**What you are asked to do**. Please revise the rows below, changing every "common name" to "vernacular name" and leaving everything else untouched.
===============
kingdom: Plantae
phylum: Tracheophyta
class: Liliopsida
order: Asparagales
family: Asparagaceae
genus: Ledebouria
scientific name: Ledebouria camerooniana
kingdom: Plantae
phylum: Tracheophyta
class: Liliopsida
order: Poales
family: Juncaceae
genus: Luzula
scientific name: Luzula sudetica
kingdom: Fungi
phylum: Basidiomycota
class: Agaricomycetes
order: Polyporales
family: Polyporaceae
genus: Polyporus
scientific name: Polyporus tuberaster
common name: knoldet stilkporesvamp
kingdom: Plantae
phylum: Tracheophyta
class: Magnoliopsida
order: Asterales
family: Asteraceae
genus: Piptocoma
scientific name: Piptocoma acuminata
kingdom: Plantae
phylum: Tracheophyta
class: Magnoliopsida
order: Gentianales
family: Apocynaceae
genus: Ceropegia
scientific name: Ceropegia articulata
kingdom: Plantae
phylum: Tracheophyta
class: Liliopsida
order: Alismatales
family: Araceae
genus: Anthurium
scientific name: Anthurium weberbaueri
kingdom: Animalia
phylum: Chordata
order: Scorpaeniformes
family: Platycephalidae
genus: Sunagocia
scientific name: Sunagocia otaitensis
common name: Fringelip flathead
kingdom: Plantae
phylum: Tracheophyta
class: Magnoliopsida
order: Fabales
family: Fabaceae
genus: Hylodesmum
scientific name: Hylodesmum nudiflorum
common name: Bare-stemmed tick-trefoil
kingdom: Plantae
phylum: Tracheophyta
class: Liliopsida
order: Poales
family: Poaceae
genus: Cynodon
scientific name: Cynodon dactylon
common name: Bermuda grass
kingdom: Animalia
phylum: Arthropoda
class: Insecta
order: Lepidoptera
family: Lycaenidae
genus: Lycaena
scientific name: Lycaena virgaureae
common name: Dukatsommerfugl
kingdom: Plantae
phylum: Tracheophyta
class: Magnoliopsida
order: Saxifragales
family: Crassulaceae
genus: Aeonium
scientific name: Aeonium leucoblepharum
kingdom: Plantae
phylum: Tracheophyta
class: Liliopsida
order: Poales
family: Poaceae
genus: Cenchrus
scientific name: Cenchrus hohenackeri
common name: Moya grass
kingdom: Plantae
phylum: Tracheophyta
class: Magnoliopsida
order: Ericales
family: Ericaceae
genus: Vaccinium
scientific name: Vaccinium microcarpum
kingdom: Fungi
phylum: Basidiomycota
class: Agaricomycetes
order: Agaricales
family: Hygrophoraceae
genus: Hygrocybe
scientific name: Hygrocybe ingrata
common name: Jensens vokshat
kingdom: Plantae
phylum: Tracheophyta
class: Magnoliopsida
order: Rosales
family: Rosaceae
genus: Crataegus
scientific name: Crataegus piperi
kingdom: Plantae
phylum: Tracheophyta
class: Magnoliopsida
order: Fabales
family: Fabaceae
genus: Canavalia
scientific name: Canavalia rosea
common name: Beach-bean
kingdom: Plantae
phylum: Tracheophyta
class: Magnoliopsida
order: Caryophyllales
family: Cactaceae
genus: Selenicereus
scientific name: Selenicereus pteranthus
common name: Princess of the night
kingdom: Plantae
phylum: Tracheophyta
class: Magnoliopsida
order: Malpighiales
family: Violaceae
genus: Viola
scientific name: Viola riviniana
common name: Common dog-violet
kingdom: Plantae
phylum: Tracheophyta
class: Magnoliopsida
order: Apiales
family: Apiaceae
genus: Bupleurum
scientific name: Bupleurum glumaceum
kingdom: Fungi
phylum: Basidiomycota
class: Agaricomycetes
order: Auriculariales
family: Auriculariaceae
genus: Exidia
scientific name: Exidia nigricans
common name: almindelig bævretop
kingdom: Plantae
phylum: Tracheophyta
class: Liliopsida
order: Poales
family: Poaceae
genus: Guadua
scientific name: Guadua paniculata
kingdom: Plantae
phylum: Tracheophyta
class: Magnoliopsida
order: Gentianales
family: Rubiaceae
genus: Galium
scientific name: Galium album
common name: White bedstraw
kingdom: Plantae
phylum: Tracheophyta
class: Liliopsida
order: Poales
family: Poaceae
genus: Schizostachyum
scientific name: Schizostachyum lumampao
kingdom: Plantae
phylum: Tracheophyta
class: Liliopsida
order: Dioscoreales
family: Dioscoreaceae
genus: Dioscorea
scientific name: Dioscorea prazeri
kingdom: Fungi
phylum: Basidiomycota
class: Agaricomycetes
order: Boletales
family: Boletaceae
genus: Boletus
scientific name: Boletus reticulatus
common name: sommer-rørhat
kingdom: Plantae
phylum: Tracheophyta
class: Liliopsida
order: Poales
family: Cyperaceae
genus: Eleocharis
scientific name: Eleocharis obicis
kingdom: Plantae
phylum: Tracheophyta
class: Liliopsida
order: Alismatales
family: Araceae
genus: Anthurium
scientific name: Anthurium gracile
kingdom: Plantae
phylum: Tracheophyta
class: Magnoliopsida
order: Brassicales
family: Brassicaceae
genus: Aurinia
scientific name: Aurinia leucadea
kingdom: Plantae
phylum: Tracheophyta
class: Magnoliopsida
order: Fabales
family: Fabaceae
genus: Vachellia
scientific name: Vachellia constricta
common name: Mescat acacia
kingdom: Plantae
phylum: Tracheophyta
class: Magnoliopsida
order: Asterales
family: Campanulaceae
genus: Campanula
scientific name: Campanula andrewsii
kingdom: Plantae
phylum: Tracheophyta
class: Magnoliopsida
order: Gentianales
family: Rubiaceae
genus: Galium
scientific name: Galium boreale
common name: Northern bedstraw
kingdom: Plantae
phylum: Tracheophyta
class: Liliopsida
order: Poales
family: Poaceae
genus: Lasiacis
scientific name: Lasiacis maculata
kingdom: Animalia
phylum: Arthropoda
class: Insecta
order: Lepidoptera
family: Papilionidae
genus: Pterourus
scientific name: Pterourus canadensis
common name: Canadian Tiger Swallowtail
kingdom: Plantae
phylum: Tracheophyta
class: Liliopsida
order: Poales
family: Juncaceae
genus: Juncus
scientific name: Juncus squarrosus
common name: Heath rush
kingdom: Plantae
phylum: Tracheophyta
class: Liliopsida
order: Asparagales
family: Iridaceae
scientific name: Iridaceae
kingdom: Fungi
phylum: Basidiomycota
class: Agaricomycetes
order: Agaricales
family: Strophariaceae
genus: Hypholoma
===============
**Result below**.
kingdom: Plantae
phylum: Tracheophyta
class: Liliopsida
order: Asparagales
family: Asparagaceae
genus: Ledebouria
scientific name: Ledebouria camerooniana
kingdom: Plantae
phylum: Tracheophyta
class: Liliopsida
order: Poales
family: Juncaceae
genus: Luzula
scientific name: Luzula sudetica
kingdom: Fungi
phylum: Basidiomycota
class: Agaricomycetes
order: Polyporales
family: Polyporaceae
genus: Polyporus
scientific name: Polyporus tuberaster
vernacular name: knoldet stilkporesvamp
kingdom: Plantae
phylum: Tracheophyta
class: Magnoliopsida
order: Asterales
family: Asteraceae
genus: Piptocoma
scientific name: Piptocoma acuminata
kingdom: Plantae
phylum: Tracheophyta
class: Magnoliopsida
order: Gentianales
family: Apocynaceae
genus: Ceropegia
scientific name: Ceropegia articulata
kingdom: Plantae
phylum: Tracheophyta
class: Liliopsida
order: Alismatales
family: Araceae
genus: Anthurium
scientific name: Anthurium weberbaueri
kingdom: Animalia
phylum: Chordata
order: Scorpaeniformes
family: Platycephalidae
genus: Sunagocia
scientific name: Sunagocia otaitensis
vernacular name: Fringelip flathead
kingdom: Plantae
phylum: Tracheophyta
class: Magnoliopsida
order: Fabales
family: Fabaceae
genus: Hylodesmum
scientific name: Hylodesmum nudiflorum
vernacular name: Bare-stemmed tick-trefoil
kingdom: Plantae
phylum: Tracheophyta
class: Liliopsida
order: Poales
family: Poaceae
genus: Cynodon
scientific name: Cynodon dactylon
vernacular name: Bermuda grass
kingdom: Animalia
phylum: Arthropoda
class: Insecta
order: Lepidoptera
family: Lycaenidae
genus: Lycaena
scientific name: Lycaena virgaureae
vernacular name: Dukatsommerfugl
kingdom: Plantae
phylum: Tracheophyta
class: Magnoliopsida
order: Saxifragales
family: Crassulaceae
genus: Aeonium
scientific name: Aeonium leucoblepharum
kingdom: Plantae
phylum: Tracheophyta
class: Liliopsida
order: Poales
family: Poaceae
genus: Cenchrus
scientific name: Cenchrus hohenackeri
vernacular name: Moya grass
kingdom: Plantae
phylum: Tracheophyta
class: Magnoliopsida
order: Ericales
family: Ericaceae
genus: Vaccinium
scientific name: Vaccinium microcarpum
kingdom: Fungi
phylum: Basidiomycota
class: Agaricomycetes
order: Agaricales
family: Hygrophoraceae
genus: Hygrocybe
scientific name: Hygrocybe ingrata
vernacular name: Jensens vokshat
kingdom: Plantae
phylum: Tracheophyta
class: Magnoliopsida
order: Rosales
family: Rosaceae
genus: Crataegus
scientific name: Crataegus piperi
kingdom: Plantae
phylum: Tracheophyta
class: Magnoliopsida
order: Fabales
family: Fabaceae
genus: Canavalia
scientific name: Canavalia rosea
vernacular name: Beach-bean
kingdom: Plantae
phylum: Tracheophyta
class: Magnoliopsida
order: Caryophyllales
family: Cactaceae
genus: Selenicereus
scientific name: Selenicereus pteranthus
vernacular name: Princess of the night
kingdom: Plantae
phylum: Tracheophyta
class: Magnoliopsida
order: Malpighiales
family: Violaceae
genus: Viola
scientific name: Viola riviniana
vernacular name: Common dog-violet
kingdom: Plantae
phylum: Tracheophyta
class: Magnoliopsida
order: Apiales
family: Apiaceae
genus: Bupleurum
scientific name: Bupleurum glumaceum
kingdom: Fungi
phylum: Basidiomycota
class: Agaricomycetes
order: Auriculariales
family: Auriculariaceae
genus: Exidia
scientific name: Exidia nigricans
vernacular name: almindelig bævretop
kingdom: Plantae
phylum: Tracheophyta
class: Liliopsida
order: Poales
family: Poaceae
genus: Guadua
scientific name: Guadua paniculata
kingdom: Plantae
phylum: Tracheophyta
class: Magnoliopsida
order: Gentianales
family: Rubiaceae
genus: Galium
scientific name: Galium album
vernacular name: White bedstraw
kingdom: Plantae
phylum: Tracheophyta
class: Liliopsida
order: Poales
family: Poaceae
genus: Schizostachyum
scientific name: Schizostachyum lumampao
kingdom: Plantae
phylum: Tracheophyta
class: Liliopsida
order: Dioscoreales
family: Dioscoreaceae
genus: Dioscorea
scientific name: Dioscorea prazeri
kingdom: Fungi
phylum: Basidiomycota
class: Agaricomycetes
order: Boletales
family: Boletaceae
genus: Boletus
scientific name: Boletus reticulatus
vernacular name: sommer-rørhat
kingdom: Plantae
phylum: Tracheophyta
class: Liliopsida
order: Poales
family: Cyperaceae
genus: Eleocharis
scientific name: Eleocharis obicis
kingdom: Plantae
phylum: Tracheophyta
class: Liliopsida
order: Alismatales
family: Araceae
genus: Anthurium
scientific name: Anthurium gracile
kingdom: Plantae
phylum: Tracheophyta
class: Magnoliopsida
order: Brassicales
family: Brassicaceae
genus: Aurinia
scientific name: Aurinia leucadea
kingdom: Plantae
phylum: Tracheophyta
class: Magnoliopsida
order: Fabales
family: Fabaceae
genus: Vachellia
scientific name: Vachellia constricta
vernacular name: Mescat acacia
kingdom: Plantae
phylum: Tracheophyta
class: Magnoliopsida
order: Asterales
family: Campanulaceae
genus: Campanula
scientific name: Campanula andrewsii
kingdom: Plantae
phylum: Tracheophyta
class: Magnoliopsida
order: Gentianales
family: Rubiaceae
genus: Galium
scientific name: Galium boreale
vernacular name: Northern bedstraw
kingdom: Plantae
phylum: Tracheophyta
class: Liliopsida
order: Poales
family: Poaceae
genus: Lasiacis
scientific name: Lasiacis maculata
kingdom: Animalia
phylum: Arthropoda
class: Insecta
order: Lepidoptera
family: Papilionidae
genus: Pterourus
scientific name: Pterourus canadensis
vernacular name: Canadian Tiger Swallowtail
kingdom: Plantae
phylum: Tracheophyta
class: Liliopsida
order: Poales
family: Juncaceae
genus: Juncus
scientific name: Juncus squarrosus
vernacular name: Heath rush
kingdom: Plantae
phylum: Tracheophyta
class: Liliopsida
order: Asparagales
family: Iridaceae
scientific name: Iridaceae
kingdom: Fungi
phylum: Basidiomycota
class: Agaricomycetes
order: Agaricales
family: Strophariaceae
genus: Hypholoma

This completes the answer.